Monday, March 06, 2006

Back To The Future

Another competitor to Last.fm and Pandora has emerged in the form of Snaptune. According to the fine folks over at Techcrunch:
With a little user configuration, Snaptune will automatically downloads songs and other content directly from an FM radio to your computer, and add meta data from Amazon and other sources.
Forgive me. But I cannot see the point of this. FM radio? Who the hell listens to FM radio to find exciting new music? Who wants to record a shitty radio transmission? Don't these guys read any industry statistics? Hint: It's certainly not the same folks who can figure out how to connect their PC to the radio...

3 comments:

Anonymous said...

You should try Snaptune One. I think it will change your mind. Recent polls indicate that at least 50% of the people turn to radio to find new music. I use it on a university/indie station and I bet i'm more up on what's new than you. And, when i like something, i just buy the full fidelity version of it. Give it a chance. I think it would change your mind, that is, if your mind is open to change. thanks.

BW said...

Yes. I believe that stations like WFMU, WFUV, KEXP, KCRW, WSOU and more offer a great way to find out about new music.

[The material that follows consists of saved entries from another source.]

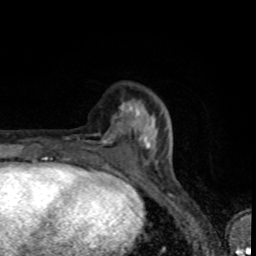
Breast MRI (dynamic contrast-enhanced), one axial slice; cropped to one breast; dynamic contrast-enhanced series, time point 2 of 8 at this slice position (early post-contrast); 1.5 T; TE 4.2 ms, TR 7 ms; 256 × 256 image matrix, field of view 145 × 145 mm. Female patient.
Outlined on this slice (semi-automatic segmentation, software-assisted and operator-edited):
- enhancing-tissue mask used for the functional tumour volume (all voxels passing the contrast-enhancement thresholds inside the analysis volume; usually the tumour): box from (x=64, y=107) to (x=144, y=151) px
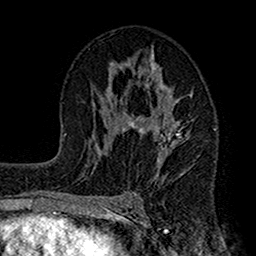
Breast MRI (dynamic contrast-enhanced), one axial slice. Position 81 of 160 along the scan axis. Cropped to one breast. Dynamic contrast-enhanced series, time point 2 of 7 at this slice position (early post-contrast). 1.5 T. TE 2.7 ms, TR 4.9 ms. 1 mm slice thickness. 256 × 256 image matrix, field of view 155 × 155 mm. Female patient.
Structures marked on this image (semi-automatically segmented with operator editing):
- enhancing-tissue mask used for the functional tumour volume (all voxels passing the contrast-enhancement thresholds inside the analysis volume; usually the tumour): bounding box [x1, y1, x2, y2] px = [112, 50, 193, 175]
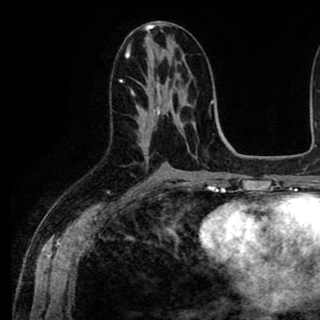
Breast MRI (dynamic contrast-enhanced), one axial slice. Position 45 of 90 along the scan axis. Cropped to one breast. Dynamic contrast-enhanced series, time point 2 of 8 at this slice position (early post-contrast). 1.5 T. TE 2.6 ms, TR 5.6 ms. 2 mm slice thickness. 320 × 320 image matrix, field of view 213 × 213 mm. Female patient.
Annotated regions visible in this slice (semi-automatic segmentation, software-assisted and operator-edited):
- enhancing-tissue mask used for the functional tumour volume (all voxels passing the contrast-enhancement thresholds inside the analysis volume; usually the tumour): bounding box <132,82,161,129> (left, top, right, bottom; pixels)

But lots of these stations offer podcasts or streaming versions of programming.

Anonymous said...

i agree. these stations are much more progressive. and even so, they are no match for the capability that snaptune provides. typically these stations offer you podcasts purely if indie music that is either already availble for download or that they recorded. that is totally cool. however, snaptune gives it all to you. i have been running on an kexp in seattle. i'm sitting on 8600 tracks, many of which i could not get elsewhere and most of which nobody offers for free downloading and evaluation.

also, you can use this product to learn what is new on the radio. a simple sort will give you the new, breaking music. another will give you the top 10 in the last 7 days. another will give you the tops tracks overall. it is a new way to discover music. if you can get this elsewhere, i'd like to know.